O BPC é mais difícil de ser modificado, em certo aspecto, apesar de depender de alterações na LOAS - Lei Orgânica de Assistência Social, e não na Constituição. Ocorre que o BPC é como uma previdência garantida aos que possuem renda familiar muito baixa e são idosos. Seria preciso alterar as regras de elegibilidade, garantindo que todo beneficiário enquadrado em condições de pobreza e miséria fossem recepcionados no Bolsa Família. Dependendo das mudanças e do ritmo de concessão dos novos fluxos de benefícios, seria possível economizar algo como R$ 15 bilhões nesse programa, já considerando a compensação via Bolsa Família.

No Seguro-Desemprego, entendo que as mexidas são complexas, também, sobretudo pelo caráter simbólico que o programa possui. Entretanto, a dotação orçamentária do programa poderia se sujeitar, particular e especificamente, ao limite de gastos do Novo Arcabouço Fiscal.

A taxa real de crescimento, da ordem de 8%, não é sustentável. O próprio limite criado pelo governo Lula só autoriza, repito, 2,5% para o conjunto dos gastos. A definição desse Orçamento ajustado para o Seguro-Desemprego já representaria um grande avanço. No curto prazo, talvez uma economia de pelo menos R$ 5 bilhões.
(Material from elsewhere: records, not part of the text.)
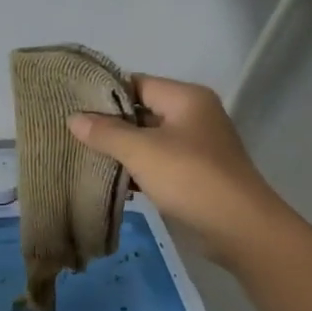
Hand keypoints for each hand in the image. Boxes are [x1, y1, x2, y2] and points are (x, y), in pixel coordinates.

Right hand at [67, 75, 295, 267]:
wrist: (239, 227)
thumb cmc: (190, 178)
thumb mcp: (142, 151)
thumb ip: (106, 132)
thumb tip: (74, 118)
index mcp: (186, 98)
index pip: (137, 83)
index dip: (105, 94)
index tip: (73, 107)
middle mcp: (194, 116)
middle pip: (143, 112)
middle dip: (111, 125)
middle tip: (73, 135)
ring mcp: (197, 147)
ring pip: (150, 141)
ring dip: (122, 151)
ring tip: (85, 159)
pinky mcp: (195, 175)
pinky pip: (159, 164)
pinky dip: (138, 171)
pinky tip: (112, 183)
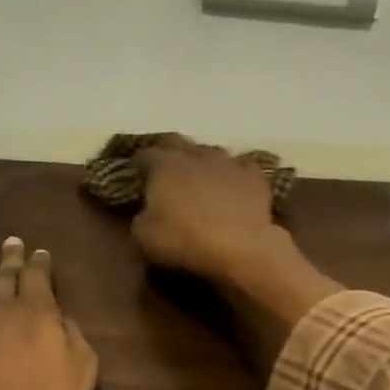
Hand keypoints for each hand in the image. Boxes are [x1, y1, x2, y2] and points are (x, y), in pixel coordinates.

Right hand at [130, 135, 286, 283]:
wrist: (240, 247)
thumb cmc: (185, 240)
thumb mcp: (144, 236)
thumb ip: (140, 217)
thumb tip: (146, 212)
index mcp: (165, 165)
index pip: (145, 154)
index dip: (137, 162)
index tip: (134, 171)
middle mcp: (196, 155)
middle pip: (177, 143)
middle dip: (167, 151)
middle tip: (163, 165)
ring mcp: (228, 162)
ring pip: (211, 152)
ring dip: (202, 161)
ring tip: (200, 174)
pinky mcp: (254, 177)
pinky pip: (242, 167)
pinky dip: (234, 173)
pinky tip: (234, 183)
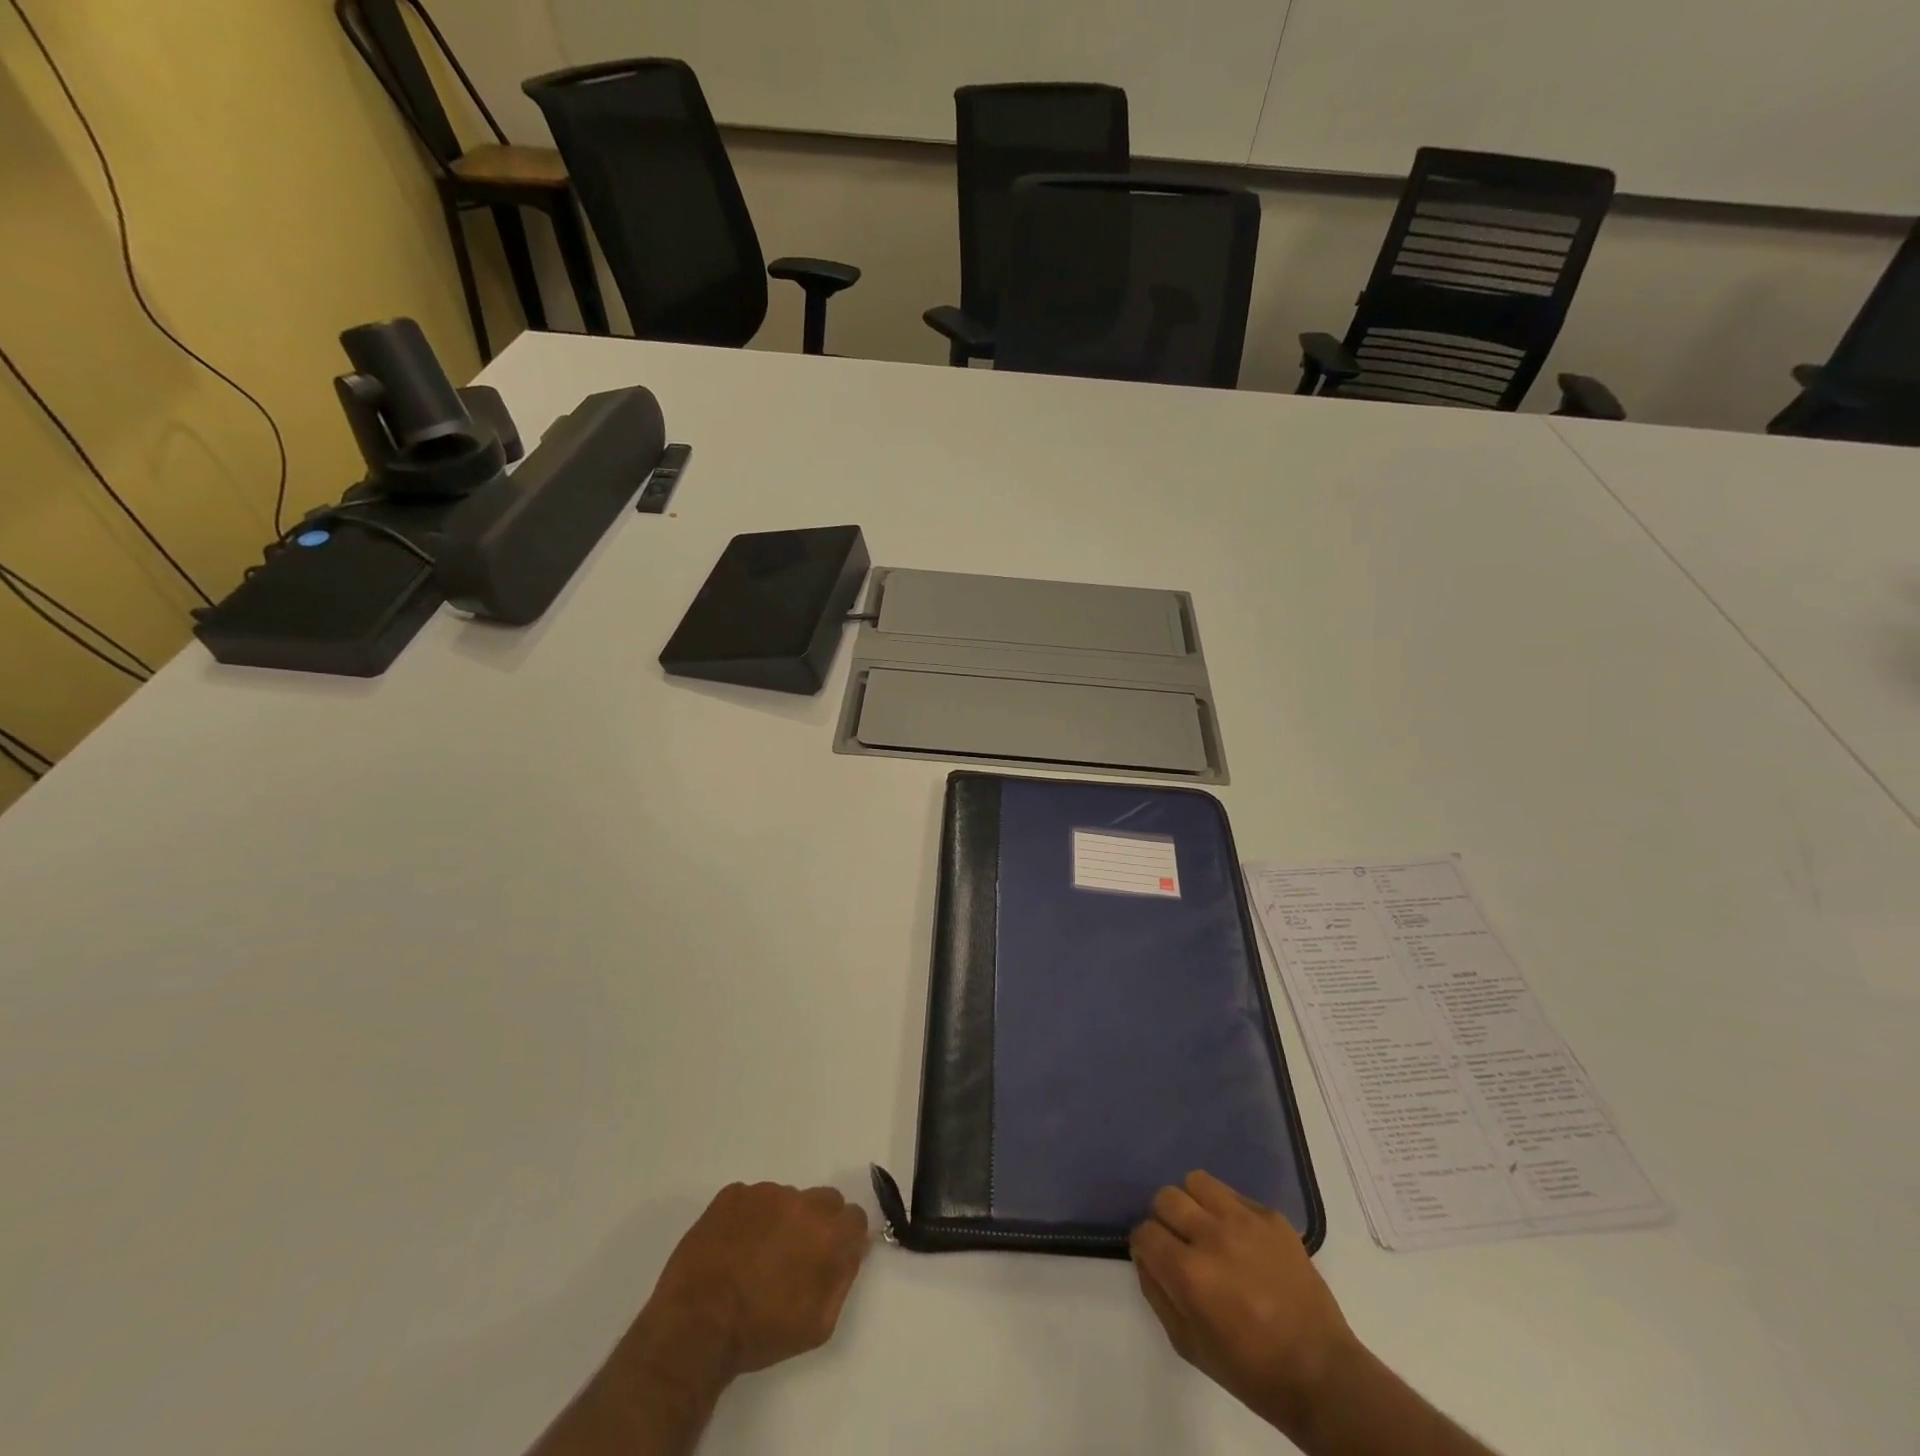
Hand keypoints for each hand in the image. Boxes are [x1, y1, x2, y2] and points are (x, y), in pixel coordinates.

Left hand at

Essas três frentes renderiam R$ 40 bilhões em economia ao Erário em termos anualizados. Trata-se de um cardápio possível, politicamente, e relevante, do ponto de vista econômico e fiscal. Ele não anula, mas complementa as ideias que já defendi neste e em outros espaços. O que não falta é cardápio.
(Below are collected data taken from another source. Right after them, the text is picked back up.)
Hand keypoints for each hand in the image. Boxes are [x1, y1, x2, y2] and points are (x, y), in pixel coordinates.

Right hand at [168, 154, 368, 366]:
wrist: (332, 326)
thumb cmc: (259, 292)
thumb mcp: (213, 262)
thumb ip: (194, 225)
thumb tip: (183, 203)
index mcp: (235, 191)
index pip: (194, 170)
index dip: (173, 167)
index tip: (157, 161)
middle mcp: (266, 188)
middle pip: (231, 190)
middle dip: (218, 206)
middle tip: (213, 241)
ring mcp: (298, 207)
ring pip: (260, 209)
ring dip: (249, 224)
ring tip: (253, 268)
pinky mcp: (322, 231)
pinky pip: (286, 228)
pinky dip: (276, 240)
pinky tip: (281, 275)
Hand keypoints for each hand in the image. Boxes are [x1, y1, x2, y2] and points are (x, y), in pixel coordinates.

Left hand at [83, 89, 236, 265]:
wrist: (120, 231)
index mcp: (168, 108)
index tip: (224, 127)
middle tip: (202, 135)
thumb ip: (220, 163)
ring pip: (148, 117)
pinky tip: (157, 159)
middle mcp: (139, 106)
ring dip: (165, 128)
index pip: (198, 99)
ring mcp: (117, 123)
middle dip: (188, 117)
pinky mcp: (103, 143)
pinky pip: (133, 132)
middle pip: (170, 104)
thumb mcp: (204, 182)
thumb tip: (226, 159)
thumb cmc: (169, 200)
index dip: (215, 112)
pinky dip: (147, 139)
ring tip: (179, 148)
Do ponto de vista dos gastos tributários, entendo que seria fundamental acabar com os abatimentos de gastos médicos no IRPF (Imposto de Renda Pessoa Física). A economia potencial é de pelo menos R$ 25 bilhões. Por que sustentar um benefício que não vai para os mais pobres, mas para as camadas mais ricas da sociedade? Não é correto. Para mudar as regras dos benefícios sociais, como propus acima, é preciso também mexer no andar de cima.

Muito já foi feito, por exemplo, com as nove medidas tributárias aprovadas em 2023, pelo governo, e que foram alvo de discussões nas minhas colunas neste espaço. Mas o volume de renúncias tributárias é gigantesco e só faz crescer. O DGT (Demonstrativo de Gastos Tributários) que acompanha o PLOA (Projeto de Lei Orçamentária Anual) de 2025 indica surreal cifra de mais de meio trilhão de reais.
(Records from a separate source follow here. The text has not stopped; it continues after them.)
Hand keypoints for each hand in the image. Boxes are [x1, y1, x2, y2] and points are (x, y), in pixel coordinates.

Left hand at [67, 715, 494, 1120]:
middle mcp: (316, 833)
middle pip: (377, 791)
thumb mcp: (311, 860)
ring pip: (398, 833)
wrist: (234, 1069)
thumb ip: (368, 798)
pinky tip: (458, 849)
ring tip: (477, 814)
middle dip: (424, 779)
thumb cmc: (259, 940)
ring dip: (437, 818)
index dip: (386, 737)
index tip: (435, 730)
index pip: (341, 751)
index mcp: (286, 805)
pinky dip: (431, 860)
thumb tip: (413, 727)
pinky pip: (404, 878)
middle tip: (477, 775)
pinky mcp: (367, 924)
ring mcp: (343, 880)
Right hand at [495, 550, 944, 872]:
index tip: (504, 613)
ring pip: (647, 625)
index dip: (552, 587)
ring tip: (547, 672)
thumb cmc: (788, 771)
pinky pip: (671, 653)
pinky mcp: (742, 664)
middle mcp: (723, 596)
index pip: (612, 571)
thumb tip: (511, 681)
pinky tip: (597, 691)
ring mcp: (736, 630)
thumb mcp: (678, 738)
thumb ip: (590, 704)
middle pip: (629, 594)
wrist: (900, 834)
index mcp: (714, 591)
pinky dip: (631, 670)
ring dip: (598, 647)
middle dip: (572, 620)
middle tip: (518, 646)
Vamos admitir ao menos R$ 25 bilhões adicionais de economia por meio de uma tesourada em todos os outros gastos tributários (além do abatimento de despesas médicas da base do IRPF). Sendo assim, as medidas que sugiro neste artigo renderiam R$ 90 bilhões anualizados. Seria uma grande colaboração. Estrutural, permanente e capaz de conduzir o país a juros mais baixos, investimentos mais altos e até mesmo espaços crescentes para políticas sociais de boa qualidade.